OCSP staling in NGINX via Plesk. How to?

Hi,

I’ve the Let’s Encrypt plugin installed in Plesk 12.5. Made the cert installing via this plugin.
Everything is set up as described in different sources, also from information available on this forum, but the OCSP stapling is doubt that working correct or not.

When I test the installed cert via Qualys SSL Labs, then I get A+ rating and saying that OCSP Stapling: YES

When I test on my server with openssl command, then I get this response: OCSP response: no response sent

So, is it working now, or not?

Qualys SSL labs also inform me, that Chain issues Incorrect order, Extra certs
What is the right order in Plesk to add the cert files? I’m using the following in Plesk at the “Additional nginx directives”:

ssl_certificate /usr/local/psa/var/modules/letsencrypt/etc/live/mydomain.com/fullchain.pem;
ssl_certificate_key /usr/local/psa/var/modules/letsencrypt/etc/live/mydomain.com/privkey.pem;

ssl_stapling on;
ssl_stapling_verify on;
ssl_trusted_certificate /usr/local/psa/var/modules/letsencrypt/etc/live/mydomain.com/fullchain.pem;

Regards,
Gabe

1 Like

In nginx (and to be fair, in other popular servers too) the stapling support is a bit, well I’d call it half-arsed.

When nginx first spins up a web server process, it doesn’t have the stapled OCSP response to hand, so by default it just doesn’t provide it. This can result in some tools saying there’s no OCSP stapling, because when they tried, there wasn’t. If you want you could try, ignore the result, wait a few minutes, then try again and see if it’s better?

Anyway, probably if SSL Labs says it’s working, it’s working as well as can be in nginx for now. Hopefully as stapling gets more popular we’ll see nginx getting a bit better at this.

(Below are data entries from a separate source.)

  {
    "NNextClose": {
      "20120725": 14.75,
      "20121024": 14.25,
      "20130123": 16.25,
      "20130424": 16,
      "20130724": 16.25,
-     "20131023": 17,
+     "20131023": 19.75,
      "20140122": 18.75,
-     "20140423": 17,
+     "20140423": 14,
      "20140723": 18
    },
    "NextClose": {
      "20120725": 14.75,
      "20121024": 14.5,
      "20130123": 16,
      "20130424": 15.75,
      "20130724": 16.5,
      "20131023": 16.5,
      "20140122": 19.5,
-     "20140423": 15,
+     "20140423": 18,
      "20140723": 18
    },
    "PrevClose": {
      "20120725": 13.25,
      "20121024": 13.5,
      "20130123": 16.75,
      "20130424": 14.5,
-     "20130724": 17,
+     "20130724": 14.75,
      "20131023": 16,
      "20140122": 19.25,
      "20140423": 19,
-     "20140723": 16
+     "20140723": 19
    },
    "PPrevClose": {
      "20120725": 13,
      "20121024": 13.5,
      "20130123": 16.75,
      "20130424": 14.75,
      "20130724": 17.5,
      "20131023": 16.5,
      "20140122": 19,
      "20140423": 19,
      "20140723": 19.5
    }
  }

Now, the chain issues are more surprising. The fullchain.pem prepared by Let’s Encrypt is usually perfectly good and wouldn’t attract a complaint from Qualys’ tools. The SSL Labs page does give a bit more info but I appreciate it can be hard to interpret, maybe you could paste the part where it lists certificates it saw ? If you worry particularly you could blur out your own site’s name anywhere that appears although please do remember certificates are public documents, they’re not secrets, and it’s not as though asking for advice about security is a shameful thing to be doing.

Hello @gaborh,

How are you testing it?, because your conf seems ok to me (except the use of ssl_trusted_certificate).

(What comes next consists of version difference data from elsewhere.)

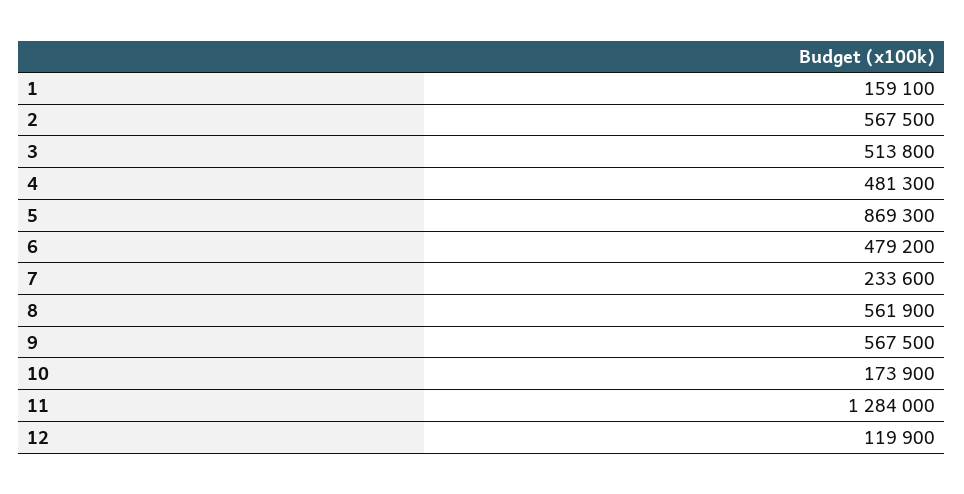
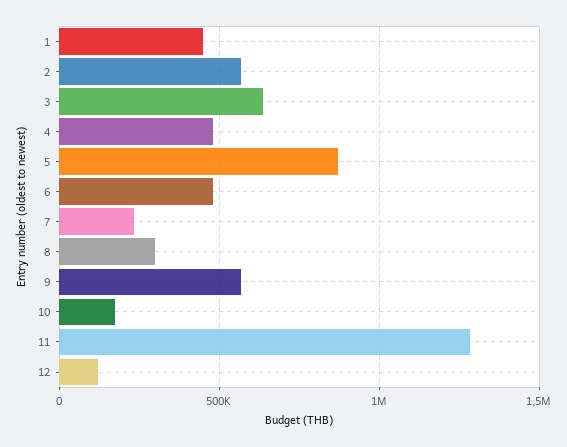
  {
-   "1": 159100,
+   "1": 450000,
    "2": 567500,
-   "3": 513800,
+   "3": 650000,
    "4": 481300,
    "5": 869300,
    "6": 479200,
    "7": 233600,
-   "8": 561900,
+   "8": 300000,
    "9": 567500,
    "10": 173900,
    "11": 1284000,
    "12": 119900
  }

If you are using something like this...

echo | openssl s_client -connect yourdomain.tld:443 -status

...and your domain is not the default, it is normal to get those OCSP response: no response sent

Instead, try to add parameter -servername and try again:

echo | openssl s_client -connect yourdomain.tld:443 -servername yourdomain.tld -status

Seems ok to me but you should remove ssl_trusted_certificate directive just because your server doesn't need it, you already have it specified in ssl_certificate directive where you are adding the fullchain.pem.

From nginx doc

For the OCSP stapling to work, the certificate of the server certificate issuer should be known. If the ssl_certificate file does not contain intermediate certificates, the certificate of the server certificate issuer should be present in the ssl_trusted_certificate file.

As I said, as you are already using fullchain.pem which contains the intermediate cert, there is no need to use ssl_trusted_certificate for OCSP stapling.